NameDescriptionExample
sagemaker:groups or sagemaker-groupsAssigns a worker to one or more groups. Groups are used to map the worker into work teams["teamA", "teamB"] or "teamA"
sagemaker:sub or sagemaker-subA unique id to track a worker identity inside the Ground Truth platform for auditing and to identify tasks worked on by that workerUUID, userId, etc
sagemaker:client_id or sagemaker-client_idA client ID. All tokens must be issued for this client IDclient-123
sagemaker:name or sagemaker-nameThe worker name to be displayed in the worker portalJane Doe

The name, groups, and sub scopes should all be created using mappers to link the values to existing properties managed within Keycloak. Each of the scopes will also need to have the Include in token scope toggle set to On.

Once the necessary scopes have been created, you will need to add the scopes to the client that you will be using with Ground Truth. Client scopes are managed on the client details page within the Keycloak administrator interface. From the client details page, you will need to select the Client scopes tab and then the Add client scope button. From the modal, you'll need to select the required scopes and add them to the client as Default scopes. You can validate that the scopes have been correctly configured using the Evaluate sub-tab within the Client scopes tab in the client details view.
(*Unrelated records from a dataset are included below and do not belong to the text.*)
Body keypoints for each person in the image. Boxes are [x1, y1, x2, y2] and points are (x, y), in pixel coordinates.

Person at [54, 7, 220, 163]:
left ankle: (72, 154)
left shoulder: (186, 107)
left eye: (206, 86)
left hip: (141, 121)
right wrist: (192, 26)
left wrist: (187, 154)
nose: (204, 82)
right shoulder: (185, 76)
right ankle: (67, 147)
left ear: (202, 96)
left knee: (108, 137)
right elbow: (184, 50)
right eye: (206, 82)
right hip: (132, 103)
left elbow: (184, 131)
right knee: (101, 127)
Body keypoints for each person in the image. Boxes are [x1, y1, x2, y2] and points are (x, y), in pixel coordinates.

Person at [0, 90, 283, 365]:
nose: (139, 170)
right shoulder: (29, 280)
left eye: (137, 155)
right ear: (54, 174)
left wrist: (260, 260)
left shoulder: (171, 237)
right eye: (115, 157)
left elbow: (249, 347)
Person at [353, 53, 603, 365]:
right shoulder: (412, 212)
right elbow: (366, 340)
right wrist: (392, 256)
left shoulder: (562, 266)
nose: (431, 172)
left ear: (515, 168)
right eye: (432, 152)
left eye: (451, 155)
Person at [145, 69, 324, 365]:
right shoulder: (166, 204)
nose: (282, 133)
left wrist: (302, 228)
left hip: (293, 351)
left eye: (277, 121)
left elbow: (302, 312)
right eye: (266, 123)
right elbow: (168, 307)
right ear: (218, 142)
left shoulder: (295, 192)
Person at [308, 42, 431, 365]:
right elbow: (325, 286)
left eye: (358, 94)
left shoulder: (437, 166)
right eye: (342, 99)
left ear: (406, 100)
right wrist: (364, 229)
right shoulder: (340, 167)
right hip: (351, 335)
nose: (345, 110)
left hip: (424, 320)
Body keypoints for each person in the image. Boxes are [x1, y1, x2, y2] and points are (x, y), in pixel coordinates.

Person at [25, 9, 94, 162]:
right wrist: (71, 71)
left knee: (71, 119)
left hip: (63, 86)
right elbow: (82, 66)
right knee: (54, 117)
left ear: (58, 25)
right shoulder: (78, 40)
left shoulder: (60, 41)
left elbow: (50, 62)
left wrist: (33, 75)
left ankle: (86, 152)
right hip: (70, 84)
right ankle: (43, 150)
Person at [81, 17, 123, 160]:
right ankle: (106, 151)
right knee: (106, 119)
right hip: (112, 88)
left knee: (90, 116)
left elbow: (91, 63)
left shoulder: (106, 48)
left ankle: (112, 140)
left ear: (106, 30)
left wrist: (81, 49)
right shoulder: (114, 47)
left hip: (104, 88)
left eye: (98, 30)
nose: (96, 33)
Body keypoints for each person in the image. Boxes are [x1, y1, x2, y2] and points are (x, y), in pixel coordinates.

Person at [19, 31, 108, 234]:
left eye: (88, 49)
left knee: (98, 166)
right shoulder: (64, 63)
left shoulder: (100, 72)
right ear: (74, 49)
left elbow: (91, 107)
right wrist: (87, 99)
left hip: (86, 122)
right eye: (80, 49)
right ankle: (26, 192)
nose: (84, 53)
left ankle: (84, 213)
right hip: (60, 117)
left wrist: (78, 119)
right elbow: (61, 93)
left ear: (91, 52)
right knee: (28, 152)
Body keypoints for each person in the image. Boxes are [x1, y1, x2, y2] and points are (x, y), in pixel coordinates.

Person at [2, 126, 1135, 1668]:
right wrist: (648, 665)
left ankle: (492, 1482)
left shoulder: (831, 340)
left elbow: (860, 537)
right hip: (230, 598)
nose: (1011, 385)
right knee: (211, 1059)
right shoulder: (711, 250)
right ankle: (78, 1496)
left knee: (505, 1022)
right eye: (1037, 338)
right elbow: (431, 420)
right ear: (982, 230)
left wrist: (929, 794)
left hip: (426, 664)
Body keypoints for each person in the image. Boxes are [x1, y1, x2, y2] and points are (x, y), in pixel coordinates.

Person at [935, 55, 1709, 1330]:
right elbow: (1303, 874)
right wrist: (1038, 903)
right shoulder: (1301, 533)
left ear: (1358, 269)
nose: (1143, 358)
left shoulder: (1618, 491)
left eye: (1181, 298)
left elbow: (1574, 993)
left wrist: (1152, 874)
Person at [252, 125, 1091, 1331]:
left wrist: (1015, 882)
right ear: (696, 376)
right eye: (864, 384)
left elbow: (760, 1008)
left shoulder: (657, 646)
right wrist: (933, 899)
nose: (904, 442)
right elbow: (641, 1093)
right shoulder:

Lastly, you will need to update the client configuration to add the Ground Truth redirect URL. This URL will not be visible until after the workteam has been created.

Creating the Workforce

Ground Truth does not support creating OIDC workforces in the AWS console, so you will need to create the workforce using the API. Before creating the workforce, you will need the following information from your Keycloak instance:

  • Client ID - This is the ID of the client that you configured previously in the Configuring Keycloak section.
  • Client Secret - This can be found on the Credentials tab in the client details view in Keycloak.
  • Issuer - This can be obtained by navigating to the Realm settings page in Keycloak and clicking the OpenID Endpoint Configuration link. This will open the OpenID well-known configuration page, which includes all of the remaining parameters.
  • Authorization Endpoint - This can be grabbed from the well-known configuration.
  • Token Endpoint - This can be grabbed from the well-known configuration.
  • Logout Endpoint - This can be grabbed from the well-known configuration.
  • JwksUri - This can be grabbed from the well-known configuration.

The endpoint values all tend to follow a similar format of https://<hostname>/realms/<realmname>/protocol/openid-connect/<resource>. Once you've gathered the necessary information, you can create a workforce using the following AWS CLI command (this example uses a hostname of keycloak.mlspace.com and a realm of mlspace):

bash
aws sagemaker create-workforce --region us-east-2 \
--workforce-name mlspace-dev --oidc-config '{
"ClientId": "sm-private-workforce",
"ClientSecret": "hfP8v91jNRmcjViBdeAIpt3k0lAxehMw",
"Issuer": "https://keycloak.mlspace.com/realms/mlspace",
"AuthorizationEndpoint": "https://keycloak.mlspace.com/realms/mlspace/protocol/openid-connect/auth",
"TokenEndpoint": "https://keycloak.mlspace.com/realms/mlspace/protocol/openid-connect/token",
"UserInfoEndpoint": "https://keycloak.mlspace.com/realms/mlspace/protocol/openid-connect/userinfo",
"LogoutEndpoint": "https://keycloak.mlspace.com/realms/mlspace/protocol/openid-connect/logout",
"JwksUri": "https://keycloak.mlspace.com/realms/mlspace/protocol/openid-connect/certs"
}'

The response will contain a SubDomain property. This value will need to be added as a valid redirect URL for the Keycloak client.

Once the workforce has been created, it will be visible on the Private tab on the Labeling workforces page in the Ground Truth Console in AWS. The Private workforce summary will contain the workforce ARN, OIDC client ID, OIDC issuer, workforce status, and a labeling portal URL.

You can validate that the workforce is properly configured by clicking the labeling portal URL. You should be redirected to your Keycloak login page. After authenticating with Keycloak, you should then be redirected to the labeling job portal. In the top left of the page, you should see the username as defined by the sagemaker:name or sagemaker-name claim.